The BoE yesterday hiked base rates for the 14th meeting in a row to 5.25 percent and markets reckon there is more to come with rates peaking at six percent by year end. Six million mortgage holders now face paying hundreds of pounds more every month for the next three years, as base rates won’t drop below five percent until 2026.
Higher borrowing costs are causing havoc among businesses, too, with popular homeware retailer Wilko latest to crack. It faces administration putting more than 12,000 jobs at risk.

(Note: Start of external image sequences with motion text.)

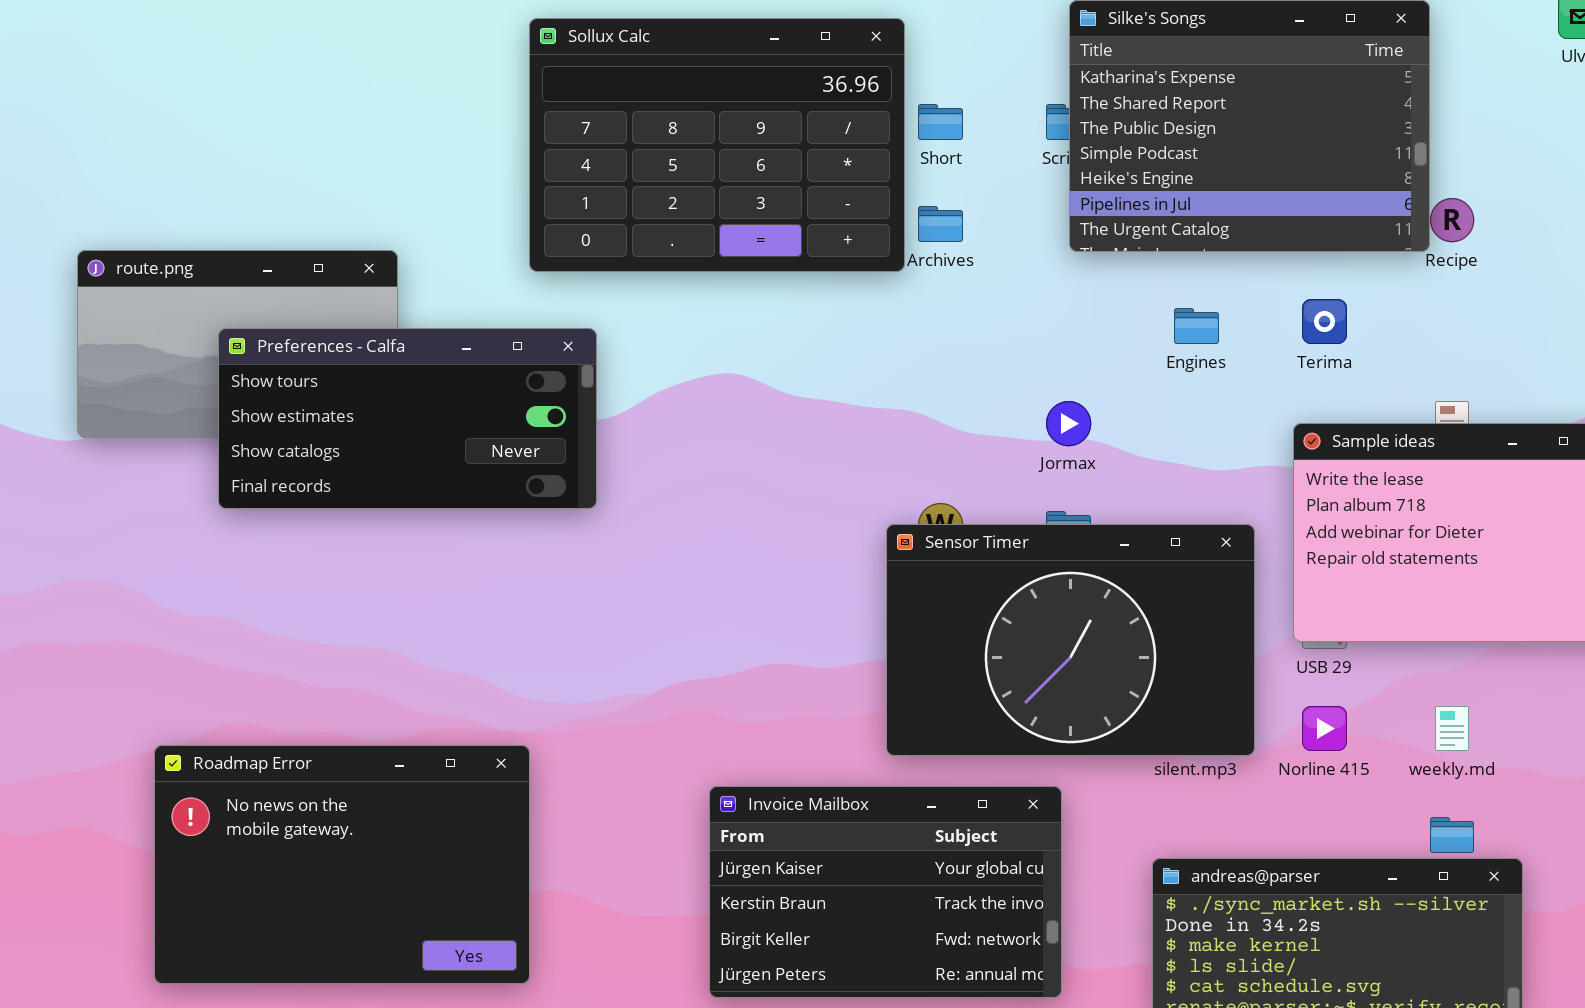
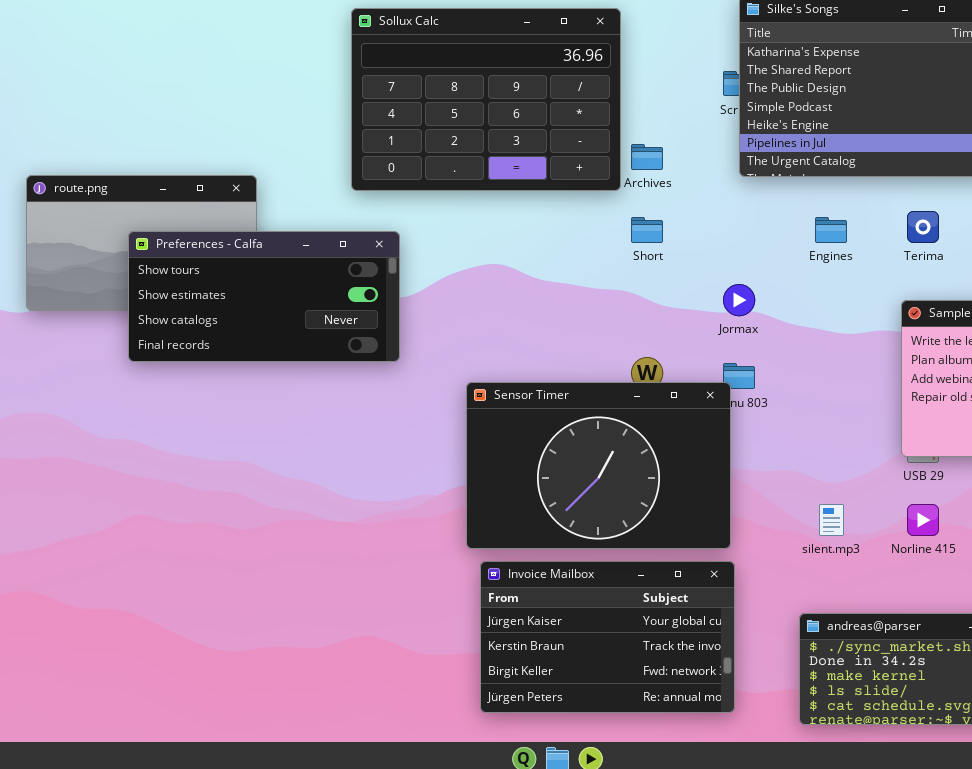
Short: [918,104,963,140] -> [631,217,663,243], moved
Sensor Timer: [886,524,1255,756] -> [466,382,731,549], moved
Roadmap Error: [154,745,530,984] -> none, closed

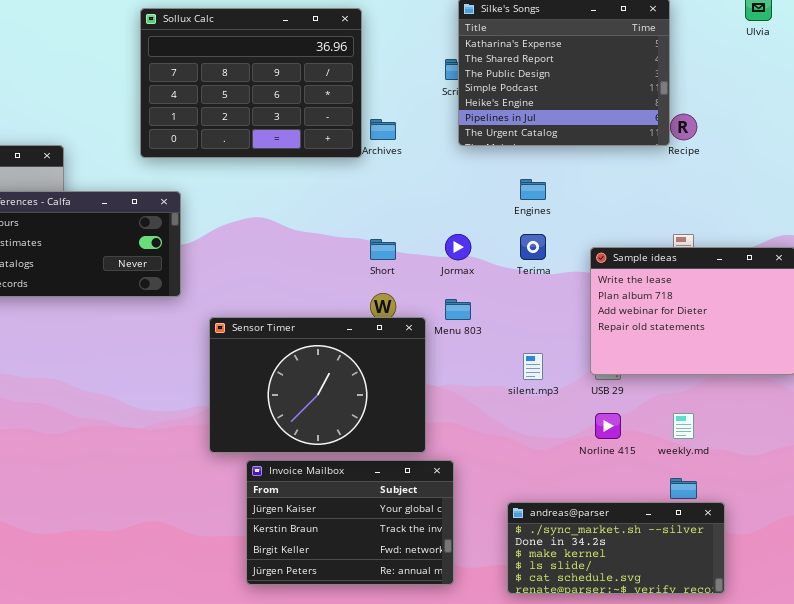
Terima: [907,211,939,243] -> [520,234,546,260], moved
Short: [631,217,663,243] -> [370,239,396,260], moved
Sensor Timer: [466,382,731,549] -> [209,317,426,453], moved
silent.mp3: [819,504,844,536] -> [523,353,543,380], moved

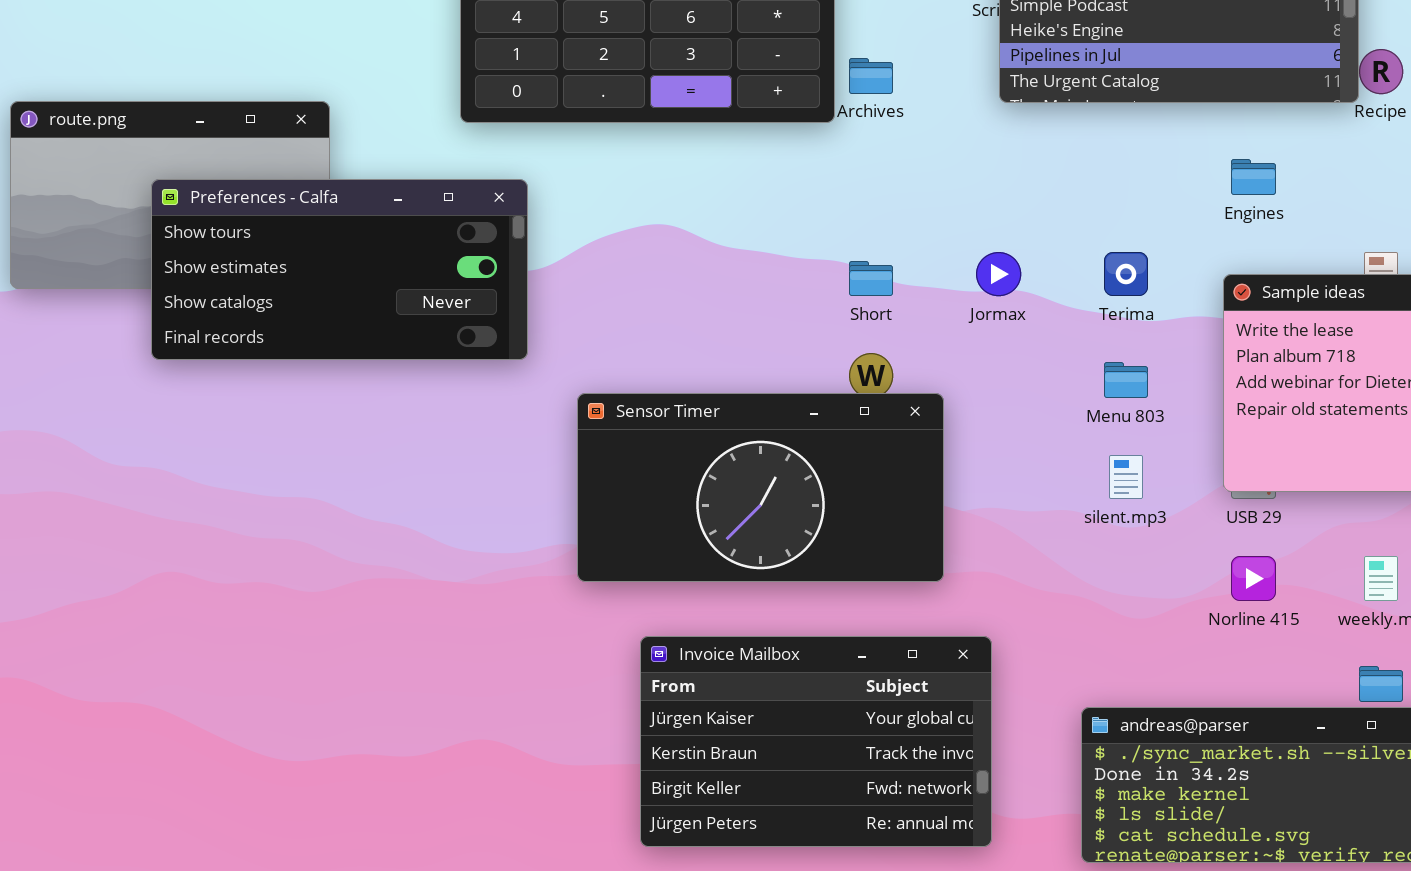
Engines: [520,179,546,200] -> [1231,159,1276,195], moved
Menu 803: [445,299,471,320] -> [1104,362,1148,398], moved
Sensor Timer: [209,317,426,453] -> [577,393,944,582], resized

This is only the start of the pain the BoE’s rate-setting monetary policy committee (MPC) is inflicting on the country, as it battles to control an inflationary crisis fuelled by its own arrogance and complacency.
Incredibly, the BoE’s own figures show that yesterday’s hike will have almost no impact on inflation anyway, says Laith Khalaf, head of investment analysis at AJ Bell.
“BoE projections say inflation will fall to 1.5 percent in three years if it hikes rates to six percent. If it leaves them where they are, it will fall to 1.4 percent.”
In other words, there is no point to the pain. Or to be precise, one-tenth of a percentage point, which is hardly enough to justify the BoE’s scorched earth policy.
Prime Minister Rishi Sunak is already on course to hit his five percent inflation target this year, with further falls to follow next summer.
Khalaf says BoE governor Andrew Bailey has to stop this madness rather than hiking rates again in September as most analysts expect.
“Sometimes doing nothing is the hardest approach, but there is increasing evidence that’s the path the Bank should now be following.”
Khalaf adds: “Britain better prepare for economic stagnation because BoE figures show almost no growth in the coming two years.”
He’s not alone in slating the BoE, a heap of experts are watching in horror as its policymakers continue to make one howling error after another.
Suren Thiru, economics director at the prestigious Institute for Chartered Accountants in England and Wales (ICAEW), called the latest rate hike “excruciating” and accused the BoE of being “too fixated on backward-looking data”.
“Given that most of the 14 interest rate rises are yet to filter through into the real economy, the Bank risks over-tightening, needlessly adding to the risk of recession.”
Thiru added: “With the Bank of England expecting inflation to fall quickly, the case for further interest rate hikes is diminishing fast.”
Julian Jessop, economics fellow at the free market Institute of Economic Affairs, is another calling for a pause. Yesterday, he said the like a frog slowly being cooked by ever higher interest rates as the BoE does too much, too late.
The MPC has been guilty of groupthink, only talking to itself while ignoring any data that interrupts its narrow worldview. Its last original thinker was BoE chief economist Andy Haldane, who quit in 2021.
It’s too scared to step out of line with the US Federal Reserve, which is also aggressively tightening rates but faces a much stronger economy than ours.
The US is on course for a soft economic landing. Ours is going to be very hard, if the BoE has its way.
Higher rates will wipe out thousands of viable businesses, and destroy the lives of millions of homeowners who bought overpriced homes based on BoE assurances that borrowing costs would stay low.
Worse, the MPC being deliberately blinkered for ideological reasons, ignoring supposedly right-wing “monetarist” economists warning of a deflationary meltdown ahead.
Monetarists believe that when the amount of money in circulation falls, a recession will duly follow corner. Terrifyingly, money supply has shrunk by 7.4 percent in the last six months.
Simon Ward from Janus Henderson, has been saying for months that monetary tightening is “overkill” and will trigger a needless recession.
Incredibly, two MPC members wanted to raise rates to 5.5 percent yesterday. They’ll no doubt have their way next month.
Everything now rests on July’s inflation figure, due on August 14. Millions will be watching that in fear and trepidation. Unless consumer prices fall sharply, the fixated BoE will deliver another needless punishment beating.